21 Apr, 2026 - 16:00

Incendio a Licata, arrestato 32enne per tentato omicidio: voleva bruciare viva un’anziana

Incendio a Licata, arrestato 32enne per tentato omicidio: voleva bruciare viva un’anziana

Era riuscita a salvarsi dall'incendio scoppiato nella sua abitazione di Licata, in provincia di Agrigento, nella notte di domenica 12 aprile 2026. L'anziana di 84 anni era scappata prima che le fiamme si propagassero. 

Per quel rogo, nelle scorse ore un 32enne è stato arrestato. Secondo l'accusa, lo avrebbe appiccato con il preciso intento di uccidere la donna.

Arrestato 32enne a Licata per tentato omicidio: i fatti

Secondo quanto ricostruito dagli inquirenti, l'uomo di 32 anni, già noto alle forze dell'ordine, avrebbe tentato di bruciare viva l'inquilina della casa, che viveva da sola, provocando un incendio.

L'allarme era scattato intorno alle 3 di notte. Le fiamme avevano interessato il piano terra e il primo piano dello stabile, provocando anche il crollo del controsoffitto e rendendolo inagibile.I vigili del fuoco avevano lavorato per diverse ore per domare le fiamme.

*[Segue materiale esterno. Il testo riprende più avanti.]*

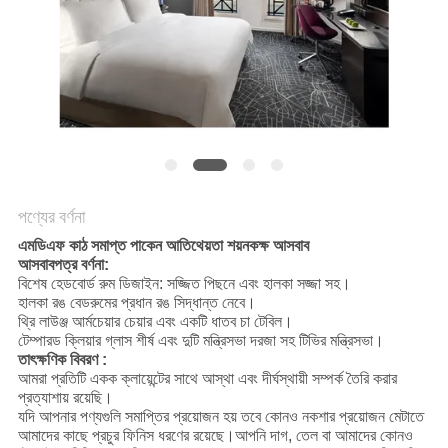
POLICY
পণ্যের বর্ণনা
এমডিএফ কাঠ সমাপ্ত পাকেন আতিথেয়তা শয়নকক্ষ আসবাব
আসবাবপত্র বর্ণনা:
বিশেষ হেডবোর্ড রুম ডিজাইন: সজ্জিত পিছনে এবং হালকা সজ্জা সহ।
হালকা রঙ বেডরুমের প্রধান রঙ সিদ্ধান্ত নেবে।
থ্রি লাউঞ্জ আর্মচেয়ার চেয়ার এবং একটি ধাতব চা টেবিল।
টেম্পারড ক্লিয়ার গ্লাস শীর্ষ এবং দুটি মন্ত্রিসভা দরজা সহ টিভির মন্ত্রিসভা।
তাৎক্ষণিক বিবরণ :
আমরা প্রতিটি একক ক্লায়েন্টের সাথে আস্থা এবং দীর্ঘস্থায়ী সম্পর্ক তৈরি করার
প্রত্যাশায় রয়েছি।
যদি আপনার পণ্যগুলি সমাপ্তির প্রয়োজন হয় তবে কোনও নকশার প্রয়োজন মেটাতে
আমাদের কাছে প্রচুর ফিনিস ধরণের রয়েছে।আপনি দাগ, তেল বা আমাদের কোনও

La donna era riuscita a mettersi in salvo per puro caso. Soccorsa dagli operatori del 118, era poi stata visitata sul posto, in stato di shock.

Le indagini

I carabinieri di Licata, grazie alle immagini delle telecamere di videosorveglianza e a tutti gli accertamenti svolti dal giorno dell'incendio, sono risaliti all'identità del presunto autore del rogo, ma anche al possibile movente.

Secondo l'accusa, l'indagato avrebbe appiccato l’incendio con l'obiettivo di cagionare la morte dell’anziana. Il 32enne sarebbe stato spinto da motivi legati a precedenti vicende personali, rispetto ai quali avrebbe mostrato dei propositi si ritorsione. Fino a quando non è passato all'azione.

L'arresto

Con questa accusa, i carabinieri della Stazione di Licata hanno eseguito un’ordinanza di custodia cautelare in carcere, emessa dal Gip del Tribunale di Agrigento, nei confronti dell'uomo, gravemente indiziato dei reati di tentato omicidio e incendio doloso aggravato. 

L'indagato è stato trasferito presso la casa circondariale Pasquale Di Lorenzo di Agrigento.